While Liman has proven capable with frenetic big-screen action (even if the endless climactic massacre feels more like a montage), he’s apparently decided to focus all his formerly quirky energy on superficial spectacle — explosions and shattered glass and nonsensical car chases are the priority, leaving character development among the body count. Coincidentally, screenwriter Simon Kinberg also wrote XXX: State of the
Union, an equally absurd action mess of nonexistent tech, dreadful dialogue and pointless gunfights that I personally found more amusingly ludicrous and far less smarmy than Mr. & Mrs. Smith. But critical and public acceptance did not agree — it’s amazing what audiences will often accept as viable entertainment simply because the actors are gorgeous (and recent tabloid sensations).


Pitt and Jolie are undeniably magnetic on the screen – both actors are at their best when playing mischievous characters. But here they don’t demonstrate any real chemistry as a couple (which, like the rest of the movie, is inconsistent with reality), leaving me utterly impartial if they murder each other, reconcile their marriage or successfully shoot up a department store full of heavily armed goons. To their credit, they expend every last conceivable ounce of charisma in a failed effort to prevent viewers from realizing just how incompetent the script actually is (assuming there was one – they obviously started production with only a high-concept pitch of “War of the Roses meets True Lies” and just made up the rest as they went along). As John’s hitman peer, Vince Vaughn once again plays Vince Vaughn, the exact same tiresome motormouth sidekick shtick he’s essentially been doing since Swingers. Those are pretty much the only three major humans whose sole purpose isn’t to be shot, stabbed or detonated (although Kiss Kiss Bang Bang cutie Michelle Monaghan does get about three lines). Even the two sleek leads are not immune from extreme bodily damage, particularly a rather disturbing sequence (inappropriately set to the peppy funk tune “Express Yourself” in a repugnantly unsuccessful attempt at comedic effect) that gives new meaning to the term domestic abuse, where John and Jane trash their own home while viciously pummeling the crap out of each other – John kicks his dazed wife not just once, but three times. Hilarious!

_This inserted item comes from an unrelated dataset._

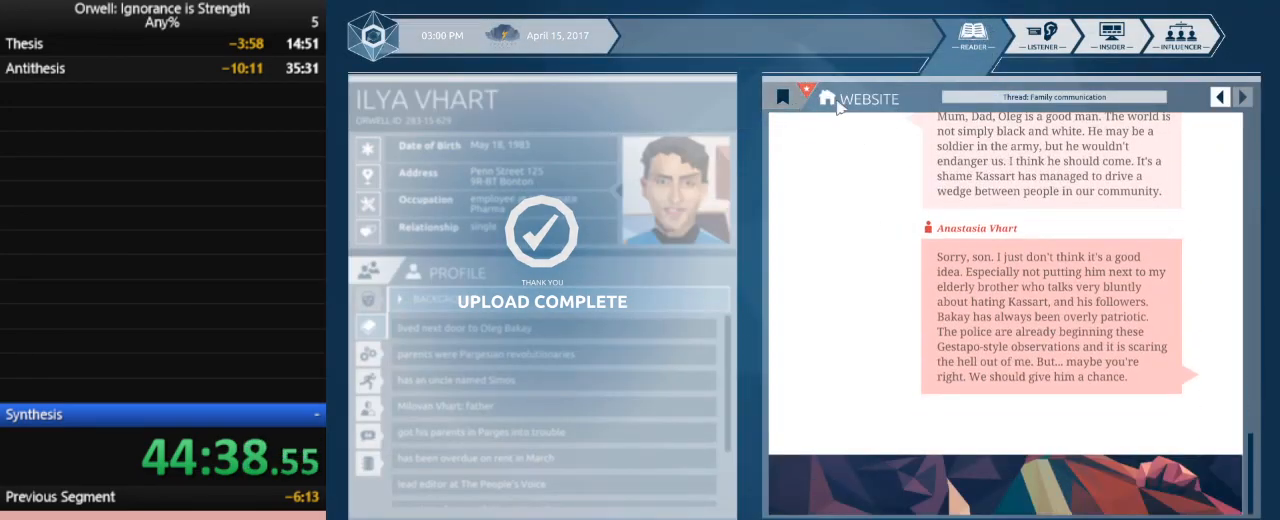
{"keys": [], "mouse": [], "events": []}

A bombastic mix of banal bickering and pyrotechnic overkill, Mr. & Mrs. Smith steamrolls through a procession of silly setpieces (Jane’s emergency evacuation procedure for leaving her high-rise office involves shooting harpoons into nearby buildings and escaping on a zip-line, naturally) that escalates in preposterous mayhem right up to its exasperatingly unsatisfying conclusion (it feels like a whole reel is missing even though the film is already unnecessarily bloated by at least 30 minutes). What should be breezy fun just feels vapidly smug, a film desperately trying to convince me I should be entertained. And while the glossy sheen of the film and its smirky stars may hold plenty of visual appeal, such alluring talent is all but wasted in a soulless travesty of a story that lacks suspense, laughs or, most importantly for a movie ultimately about marriage, romance.


5.0 out of 10



The Look

The anamorphic widescreen transfer is as pristine as the screenplay is flawed, with nice detail and vivid explosions. Also perfect: Jolie’s juicy lips.

8.5 out of 10


The Noise


I live for DTS tracks, and this is the ideal type of movie for it — with cacophonous carnage occurring approximately every seven minutes, this audio is more active than Tara Reid on a Vegas weekend. Runner-up prize: Dolby Digital 5.1.

9.5 out of 10



The Goodies

Director Liman (who has an annoying Valley Girl vocal cadence where his voice rises at the end of statements, making them sound like questions) and writer Kinberg team on the main commentary, covering numerous aspects of the production and affirming my suspicion that the script was nowhere near ready (Jolie, who replaced Nicole Kidman late in the process, seems to have come up with some of the movie’s better moments). They also discuss alternate and deleted scenes that aren’t even included among the special features (though I doubt even a director’s cut can rescue this tragedy), and talk about the changes made due to budgetary concerns (which Liman also experienced on Bourne) even though the final product somehow cost upwards of $110 million. And they’re obviously under the impression their film is better and far more subtle than the slapdash jackhammer they actually created.

Two more commentaries are also present: producers Lucas Foster and Akiva Goldsman tag-team, while editor Michael Tronick, production designer Jeff Mann and FX supervisor Kevin Elam join in for the other. These both contain plenty of information, but they’re not exactly a blast to listen to.

The three deleted scenes contain more of Vaughn’s annoying unscripted riffing, a longer version of a scene where Jane and her all-girl crew of cronies comb through the Smith home, and an extension of the already-protracted final shootout. And there’s the brisk eight-minute “Making a Scene” featurette that originally aired on Fox Movie Channel, concentrating on a stunt where Jane runs down her hubby with a car. Other than that, trailers (for this movie, the upcoming thriller The Sentinel, and apropos of nothing, the Family Guy DTV movie). If you dig the film, you might as well wait for the inevitable balls-out/tits-out 2-disc edition, because there ain’t much here.

4.0 out of 10



The Artwork

There was definitely nothing wrong with the theatrical poster(s), and they’ve wisely used it for the cover image. A suave Brad and a good look at Jolie’s stellar stems gets a stamp of approval.